There’s a common refrain in wealthier nations that their countries are richer because they work harder than poorer ones. This of course is an opinion and one which seems very suspect at best. So we looked into whether or not rich or poor countries work longer hours and the results were very clear.
According to the indispensable website Our World in Data, “Economic prosperity in different places across our world today is vastly unequal. People in Switzerland, one of the richest countries in the world, have an average income that is more than 20-times higher than that of people in Cambodia. Life in these two countries can look starkly different.”
When considering such differences in prosperity, a natural question is: who works more, people in richer countries like Switzerland or in poorer ones like Cambodia?
Looking at the available data, the answer is clear: workers in poorer countries actually tend to work more, and sometimes much more.
We see that in the chart here, with GDP per capita on the horizontal axis and annual working hours per worker on the vertical axis.

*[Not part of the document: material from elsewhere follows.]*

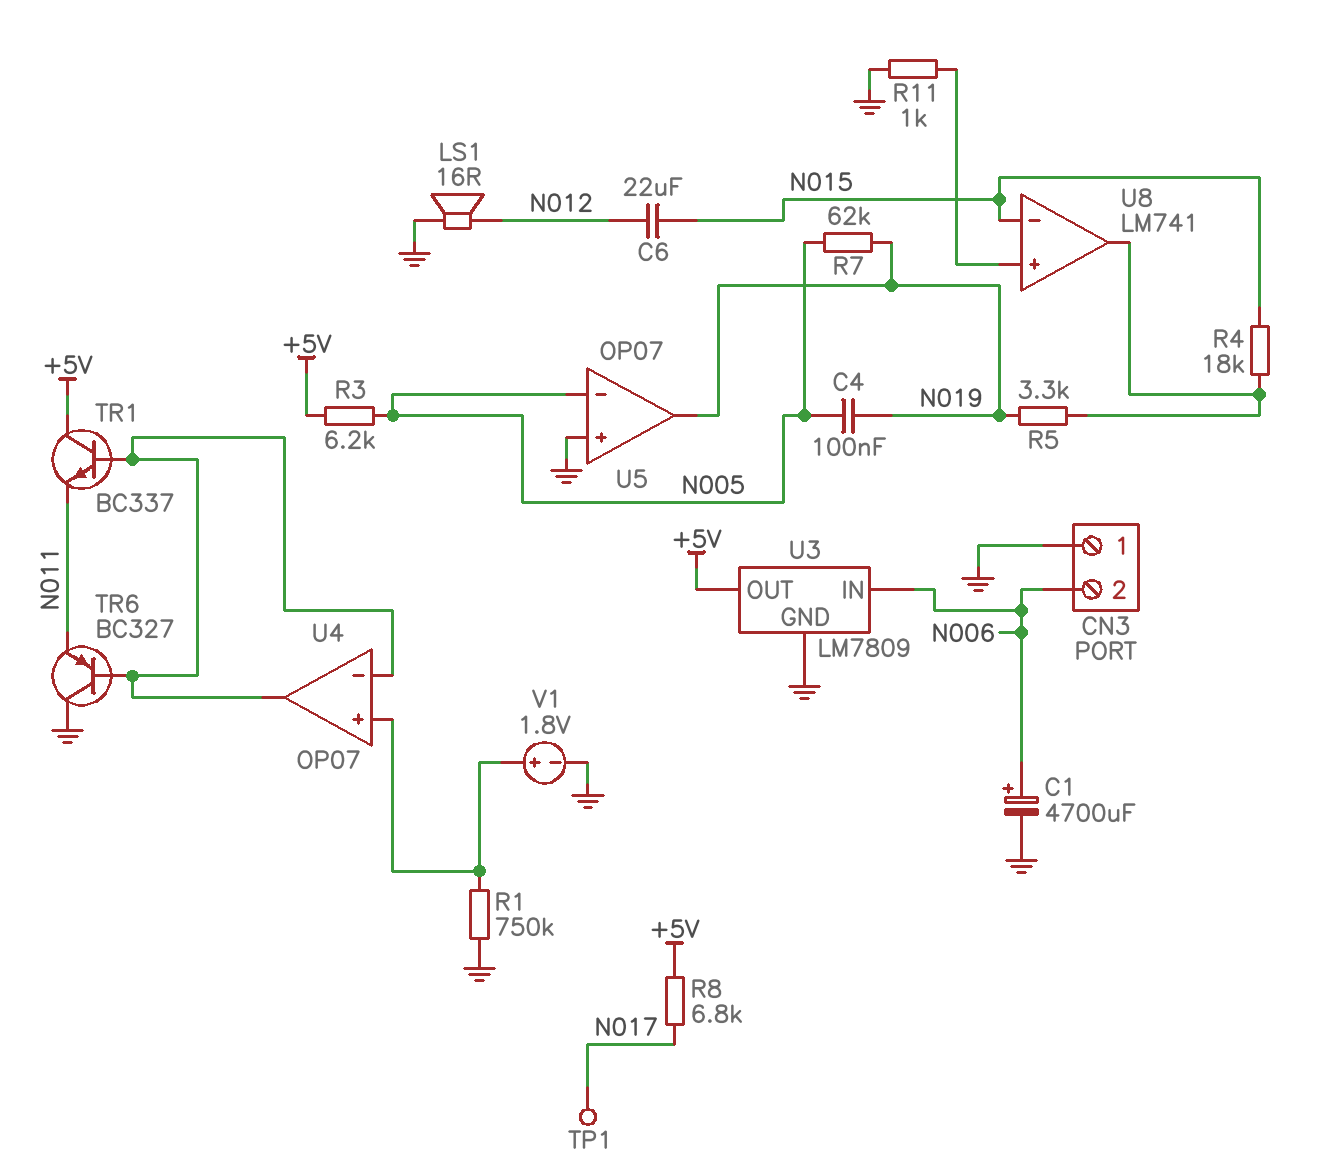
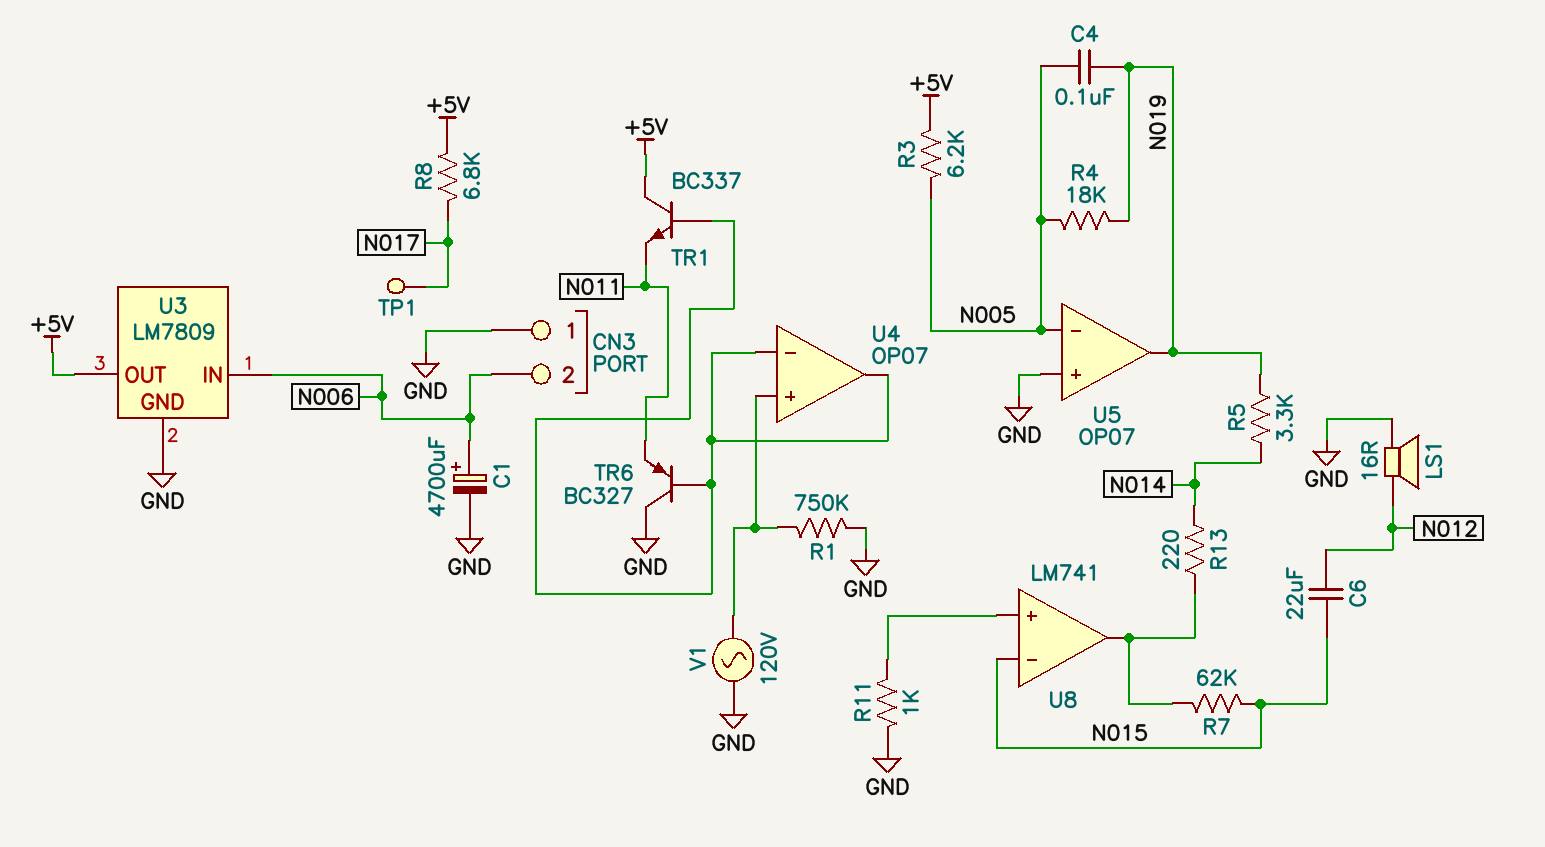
R4: 18k (N015, U8/out) -> 18k (N005, N019)
R5: 3.3k (N019, U8/out) -> 3.3k (N014, N019)
R7: 62k (N005, N019) -> 62k (N015, U8/out)
R13: none -> 220 (N014, U8/out)
V1: 1.8V (plus U4/in+, minus GND) -> AC 120V (GND, U4/in+)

Countries like Cambodia (which is the country in the very top-left corner) or Myanmar have some of the lowest GDP per capita but highest working hours. In Cambodia the average worker puts in 2,456 hours each year, nearly 900 more hours than in Switzerland (1,590 hours) at the bottom-right of the chart. The extra 900 hours for Cambodian workers means longer work days and many fewer days off.
They conclude definitively, that there is a link between national income and average working hours, not only across countries at a given point in time — as shown in the chart above — but also for individual countries over time.
Since the Industrial Revolution people in many countries have become richer, and working hours have decreased dramatically over these last 150 years.
In the chart here we show this association between incomes and working hours over time, country by country. It is the same chart as above, except now countries’ single data points have become lines, connecting observations over time from 1950 until today.
The four highlighted countries exemplify how working hours have decreased at the same time that average incomes have increased. Germany, for example, moved far to the right as its GDP per capita increased more than 10-fold (from $4,644 to $47,556), and far to the bottom as working hours decreased by nearly half (from 2,427 hours to 1,354 hours each year).3
This makes sense: as people’s incomes rise they can afford more of the things they enjoy, including more leisure and less time spent working.
The data clearly proves those who are lucky enough to live in an advanced economy work less hours, have the tools and types of jobs to produce more and as a result have a better standard of living. So it’s easy answer the question of whether rich or poor countries work longer hours. Poorer countries do, by a long shot.